A Fabrizio, Redaktorin tactuelLiebe Leserin, lieber Leser,

Ein afrikanisches Sprichwort besagt, «wenn ein Greis stirbt, verbrennt eine Bibliothek». Alte Menschen in Afrika gelten mit ihrer Lebenserfahrung als Mittler zwischen der Vergangenheit und Gegenwart. Sie werden wie grosse Bäume gesehen, voller Äste, Blätter und Früchte. Steigt man hinauf, sieht man bis zum Horizont, erkennt die Gefahren und auch das nächste Wasserloch. Ist es zu heiss, kann man in ihrem Schatten sitzen.

Weltweit steigt der Bevölkerungsanteil älterer Menschen rapide an. Die Weltkulturen nehmen sich dieser Menschen sehr unterschiedlich an. So reicht die Wertschätzung von Verehrung bis Missachtung. In der westlichen Welt gelten sie als alt, in anderen Kulturen als weise. Bei der Beurteilung von Menschen, Tieren und Symbolen wird oft kulturell unterschieden. Auch können sich Anschauungen im Laufe der Zeit innerhalb einer Kultur verändern. Eulen wurden in alten Zeiten gekocht und dienten Hexen als Zaubertrank für die Stärkung der Sehkraft. Heute gelten sie in der westlichen Welt als Vogel der Weisheit. In Indien dagegen zählen sie seit alter Zeit als dumm.

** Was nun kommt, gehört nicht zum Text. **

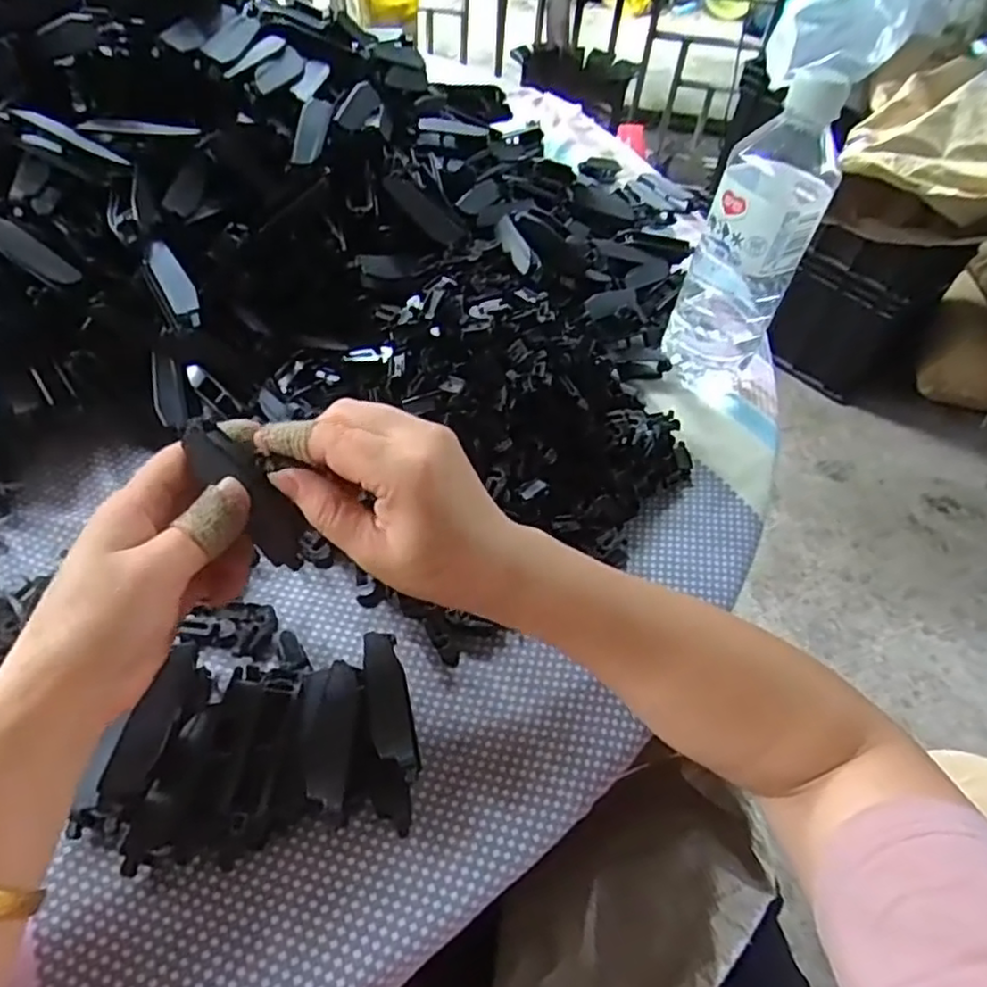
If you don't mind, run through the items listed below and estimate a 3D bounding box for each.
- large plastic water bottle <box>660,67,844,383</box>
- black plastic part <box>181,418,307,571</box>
[{"bbox_3d":[0.174,-0.169,0.457,0.066,0.199,0.066,21,53,11],"label":"large plastic water bottle"},{"bbox_3d":[-0.105,0.000,0.294,0.021,0.015,0.075,-42,108,-32],"label":"black plastic part"}]

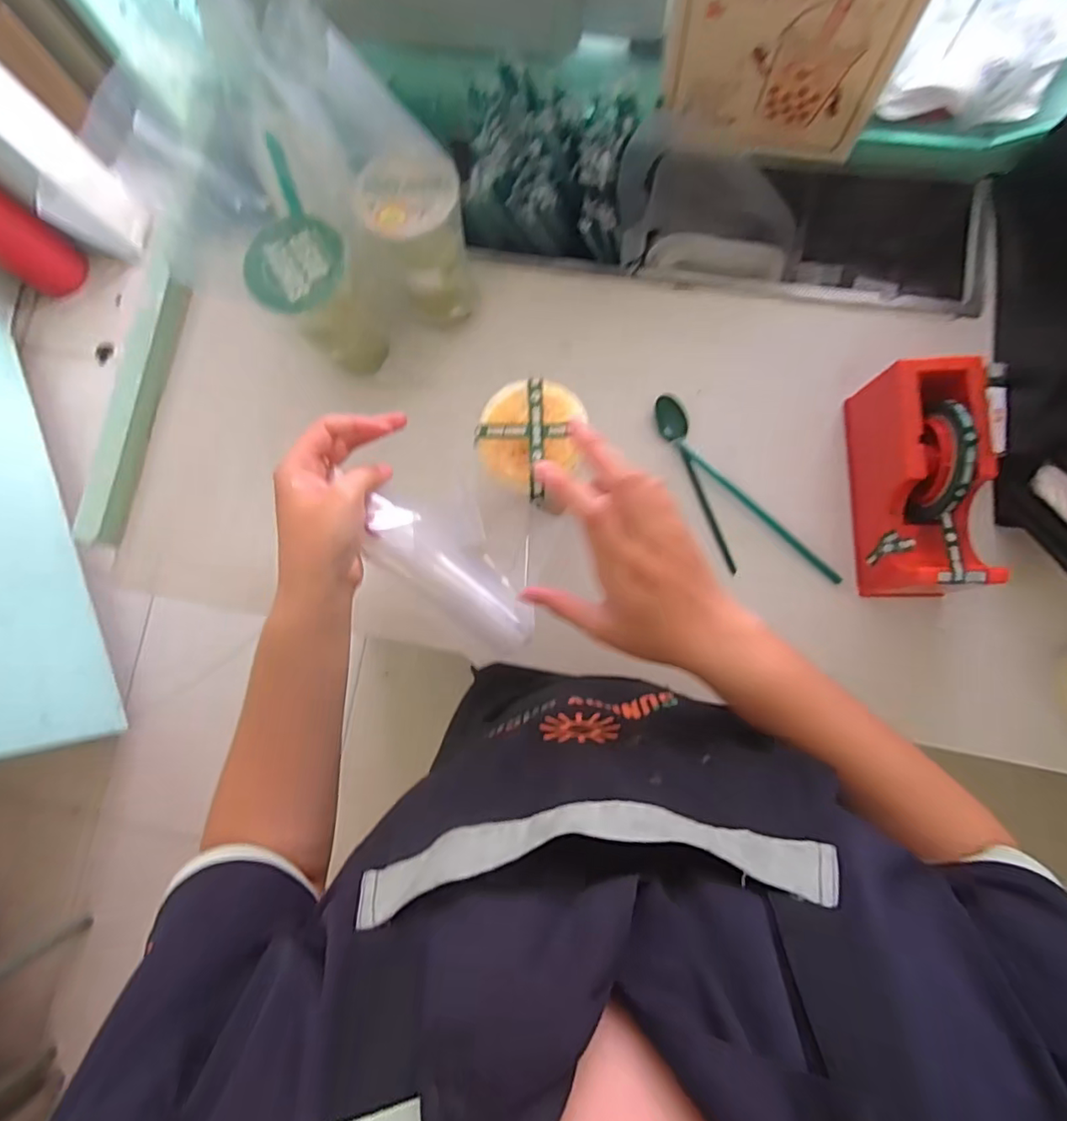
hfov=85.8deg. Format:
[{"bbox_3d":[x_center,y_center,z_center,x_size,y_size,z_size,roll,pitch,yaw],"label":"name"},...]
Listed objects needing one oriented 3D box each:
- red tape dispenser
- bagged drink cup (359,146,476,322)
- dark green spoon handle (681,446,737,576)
[{"bbox_3d":[0.353,-0.074,0.525,0.075,0.108,0.201,-1,84,4],"label":"red tape dispenser"},{"bbox_3d":[-0.103,-0.309,0.562,0.081,0.159,0.080,0,84,4],"label":"bagged drink cup"},{"bbox_3d":[0.180,-0.052,0.592,0.009,0.004,0.139,-20,83,2],"label":"dark green spoon handle"}]

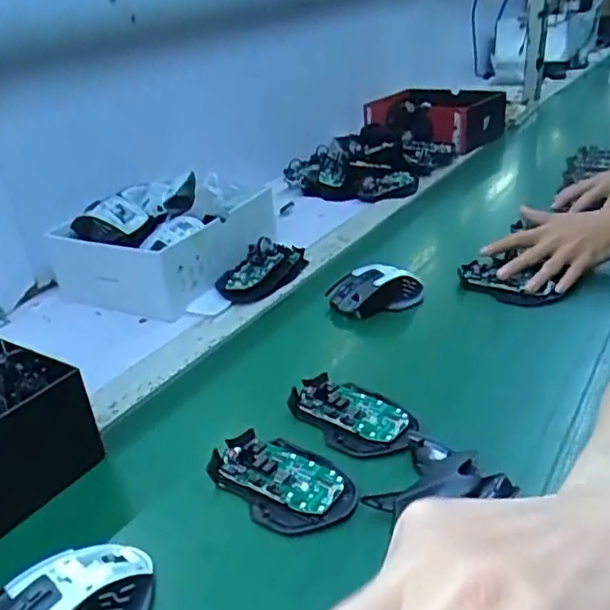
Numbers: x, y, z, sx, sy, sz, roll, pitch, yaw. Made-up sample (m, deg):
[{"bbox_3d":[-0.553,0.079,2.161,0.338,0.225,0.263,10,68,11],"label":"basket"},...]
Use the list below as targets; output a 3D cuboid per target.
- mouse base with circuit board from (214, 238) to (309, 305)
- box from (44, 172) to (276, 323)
[{"bbox_3d":[-0.055,-0.052,0.790,0.080,0.038,0.147,8,30,23],"label":"mouse base with circuit board"},{"bbox_3d":[-0.178,-0.100,0.830,0.198,0.110,0.261,9,31,26],"label":"box"}]

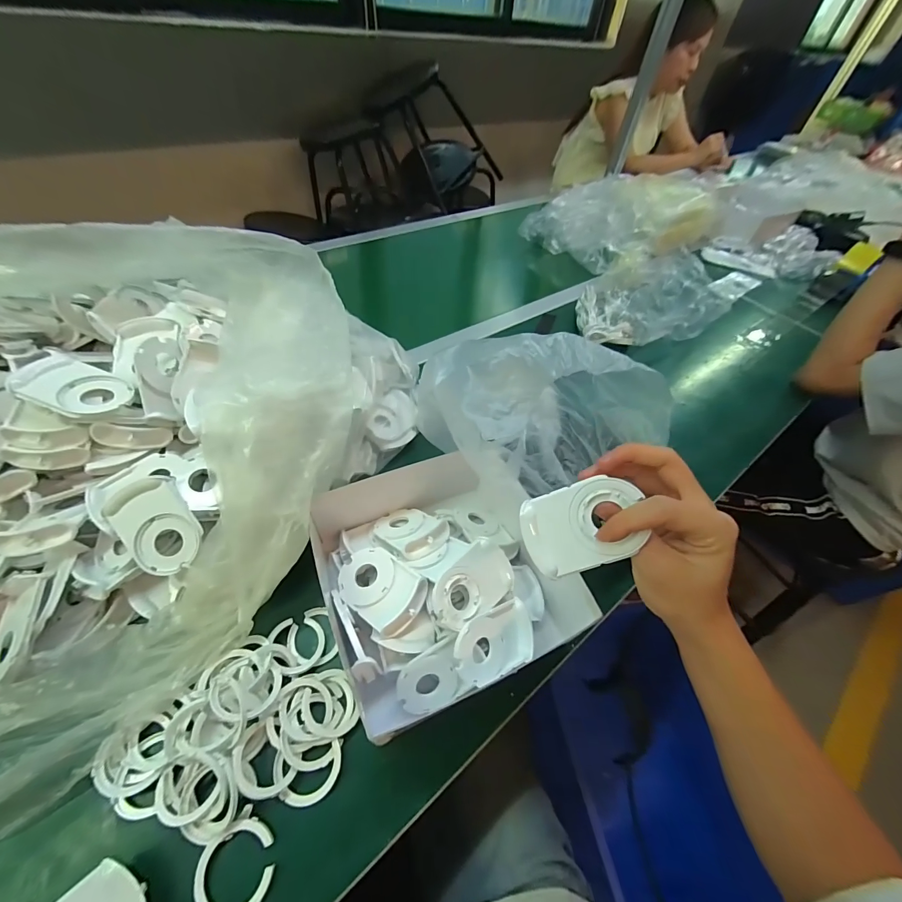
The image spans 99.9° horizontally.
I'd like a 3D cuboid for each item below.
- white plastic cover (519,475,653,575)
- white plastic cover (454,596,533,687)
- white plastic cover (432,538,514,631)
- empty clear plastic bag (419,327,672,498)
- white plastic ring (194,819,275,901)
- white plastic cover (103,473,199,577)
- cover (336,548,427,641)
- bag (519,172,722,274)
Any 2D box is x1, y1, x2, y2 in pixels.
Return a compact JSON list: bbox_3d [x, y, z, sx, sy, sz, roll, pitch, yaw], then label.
[{"bbox_3d":[0.091,0.053,0.264,0.078,0.005,0.057,-21,79,16],"label":"white plastic cover"},{"bbox_3d":[0.039,0.172,0.336,0.078,0.017,0.060,-22,96,-35],"label":"white plastic cover"},{"bbox_3d":[0.017,0.123,0.346,0.087,0.020,0.056,-34,94,-35],"label":"white plastic cover"},{"bbox_3d":[0.098,-0.039,0.401,0.208,0.133,0.132,-16,54,-19],"label":"empty clear plastic bag"},{"bbox_3d":[-0.149,0.288,0.260,0.048,0.009,0.049,3,50,-4],"label":"white plastic ring"},{"bbox_3d":[-0.254,0.066,0.330,0.056,0.009,0.082,-32,94,-10],"label":"white plastic cover"},{"bbox_3d":[-0.065,0.122,0.345,0.082,0.025,0.057,32,54,19],"label":"cover"},{"bbox_3d":[0.475,-0.629,0.998,0.514,0.121,0.302,-32,61,-28],"label":"bag"}]

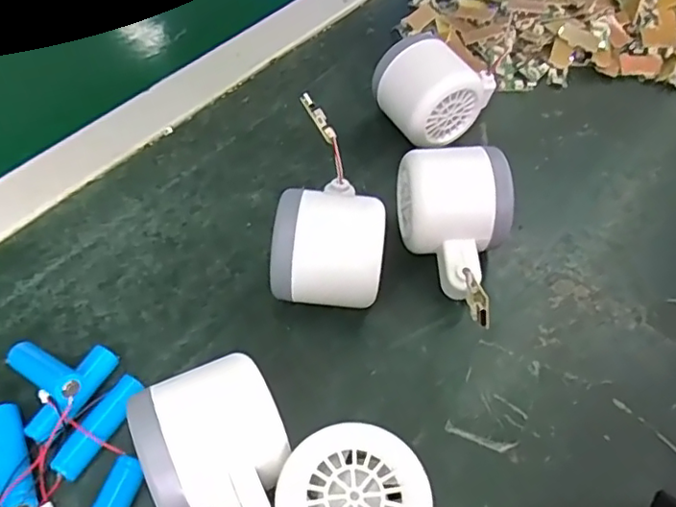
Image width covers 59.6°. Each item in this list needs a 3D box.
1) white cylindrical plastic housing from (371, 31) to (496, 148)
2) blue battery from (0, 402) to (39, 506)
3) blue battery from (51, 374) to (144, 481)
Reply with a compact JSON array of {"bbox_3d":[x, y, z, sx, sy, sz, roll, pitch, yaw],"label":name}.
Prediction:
[{"bbox_3d":[0.060,-0.107,0.394,0.057,0.058,0.055,-25,59,-20],"label":"white cylindrical plastic housing"},{"bbox_3d":[-0.144,0.092,0.262,0.013,0.016,0.052,-21,58,-17],"label":"blue battery"},{"bbox_3d":[-0.110,0.080,0.274,0.013,0.014,0.050,25,56,14],"label":"blue battery"}]

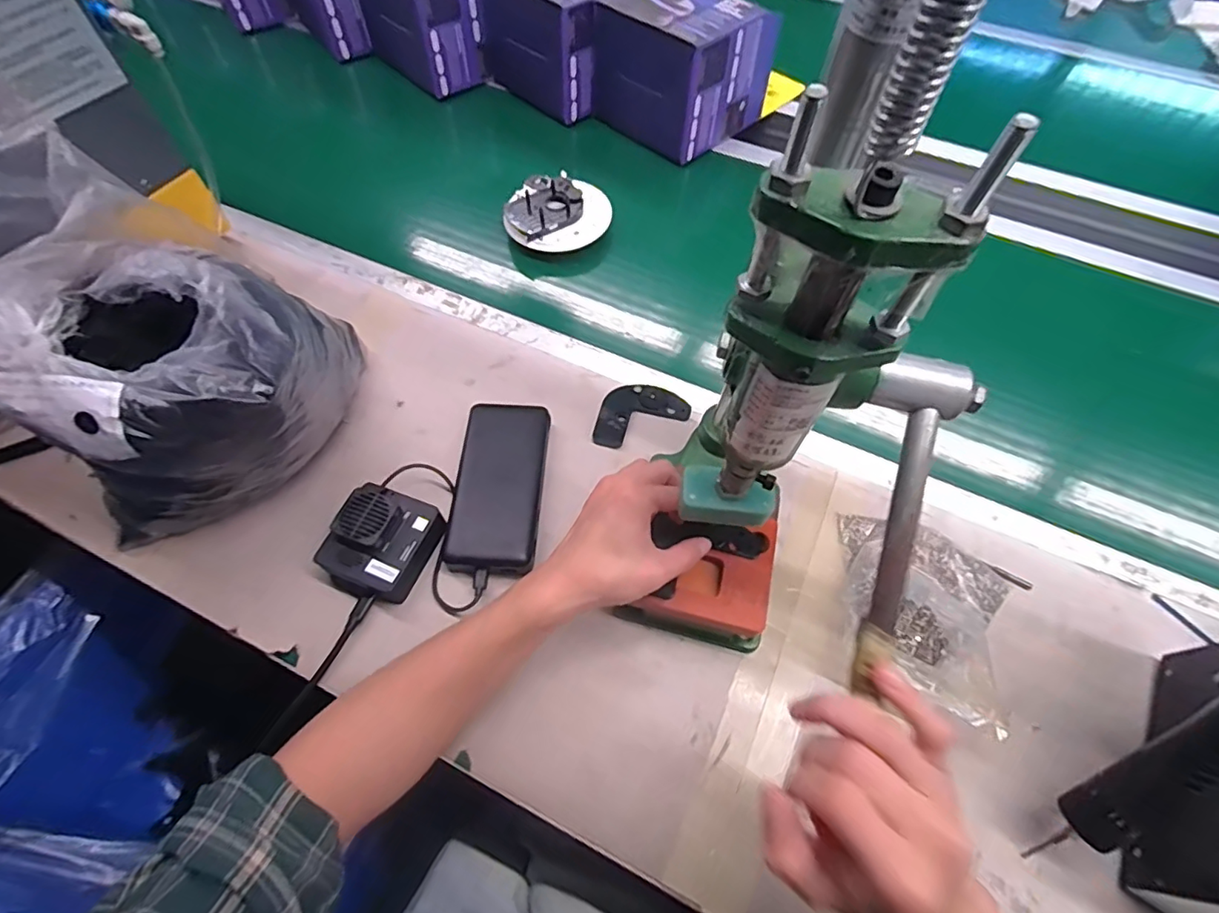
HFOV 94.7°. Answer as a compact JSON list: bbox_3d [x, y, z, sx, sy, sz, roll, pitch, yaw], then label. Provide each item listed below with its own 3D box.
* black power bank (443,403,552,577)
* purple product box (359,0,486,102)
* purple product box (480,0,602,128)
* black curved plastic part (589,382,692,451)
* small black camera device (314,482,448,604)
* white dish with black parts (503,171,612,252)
[{"bbox_3d":[-0.095,0.025,0.495,0.071,0.029,0.156,3,60,1],"label":"black power bank"},{"bbox_3d":[-0.254,-0.655,0.822,0.150,0.143,0.173,-37,67,-20],"label":"purple product box"},{"bbox_3d":[-0.068,-0.607,0.801,0.174,0.141,0.148,37,65,18],"label":"purple product box"},{"bbox_3d":[0.026,-0.046,0.548,0.097,0.005,0.055,-21,62,-13],"label":"black curved plastic part"},{"bbox_3d":[-0.184,0.071,0.455,0.076,0.047,0.085,23,62,12],"label":"small black camera device"},{"bbox_3d":[-0.064,-0.294,0.672,0.121,0.027,0.105,-13,61,-9],"label":"white dish with black parts"}]

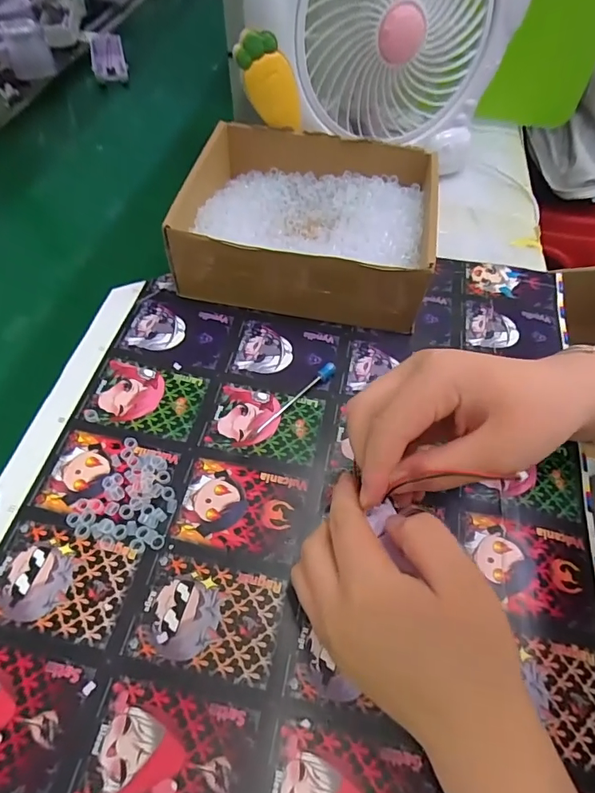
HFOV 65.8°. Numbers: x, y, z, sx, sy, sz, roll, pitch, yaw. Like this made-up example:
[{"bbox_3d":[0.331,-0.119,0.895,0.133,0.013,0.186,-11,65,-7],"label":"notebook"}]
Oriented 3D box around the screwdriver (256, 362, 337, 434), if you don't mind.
[{"bbox_3d":[0.001,0.000,0.349,0.010,0.008,0.081,38,63,21],"label":"screwdriver"}]

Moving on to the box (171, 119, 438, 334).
[{"bbox_3d":[0.009,-0.155,0.414,0.210,0.070,0.172,8,56,3],"label":"box"}]

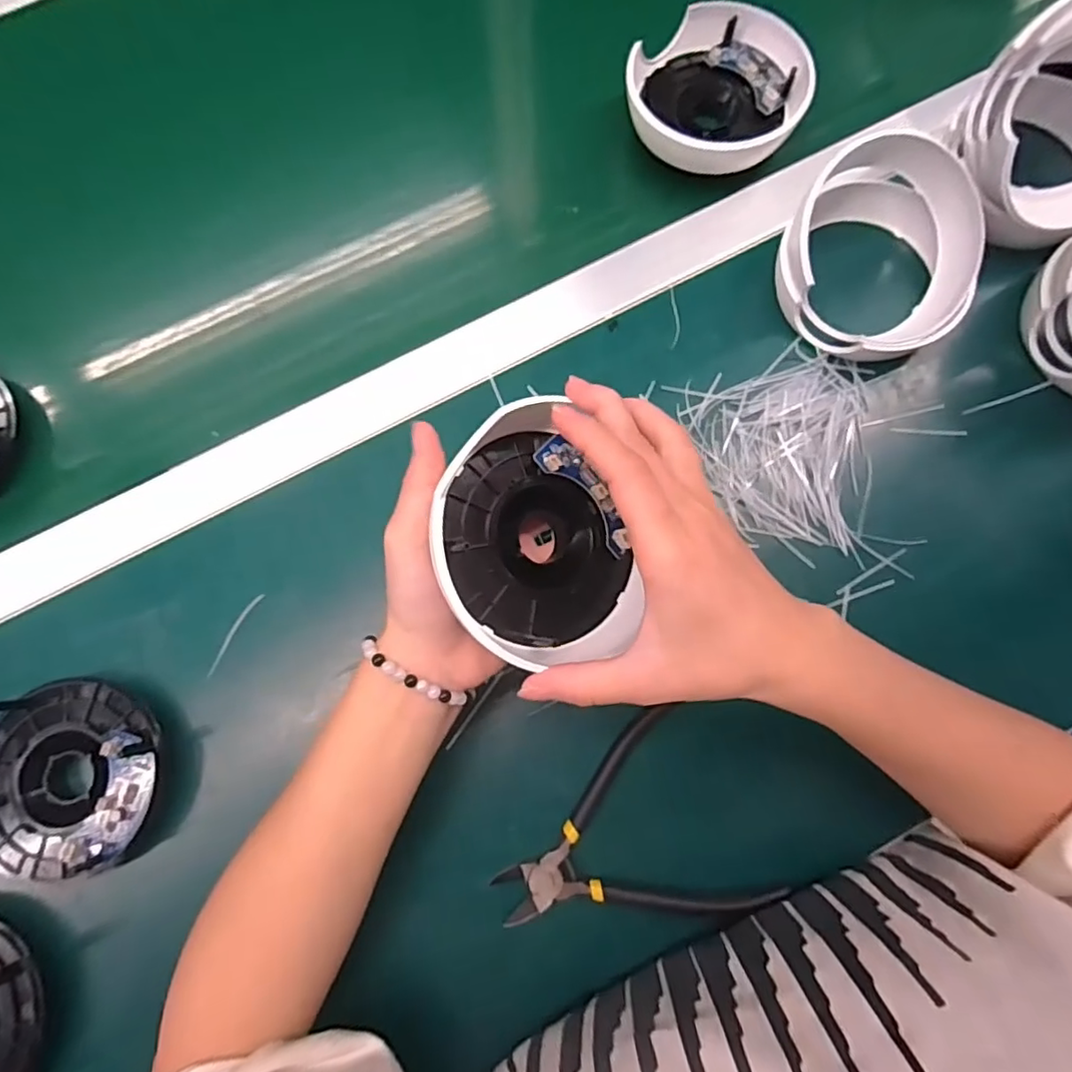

Im Westen müssen wir die Vielfalt, das Potential und die soziale Rolle des Lebensabschnittes nach der Pensionierung neu entdecken und lernen, ältere Menschen nicht mehr als ehemalige Erwachsene zu verstehen, sondern als die kostbare Ressource der Gesellschaft, die sie sind. Eines haben ältere Menschen in allen Kulturen gemeinsam. Ihre Sehstärke nimmt im Laufe der Jahre ab. Mit einem Anteil von 62 Prozent bilden in der Schweiz bereits heute die über 60-jährigen mit Abstand die grösste Gruppe sehbehinderter Menschen. Ein Drittel davon ist über 80 Jahre alt. Alleine durch
die demografische Entwicklung wird diese Tendenz weiter zunehmen. Die Situation älterer Menschen mit einer Sehbehinderung muss weiter untersucht werden und
auf allen Ebenen Beachtung finden. Neue Erkenntnisse müssen in der Berufsbildung und
Pflege einfliessen, damit im rehabilitativen Bereich alles unternommen werden kann, um das Leben sehbehinderter älterer Menschen weiterhin wertvoll zu gestalten. Diese Ausgabe von tactuel widmet sich vielerlei Aspekten der Sehbehinderung im Alter.

Ich wünsche Ihnen eine spannende Lektüre.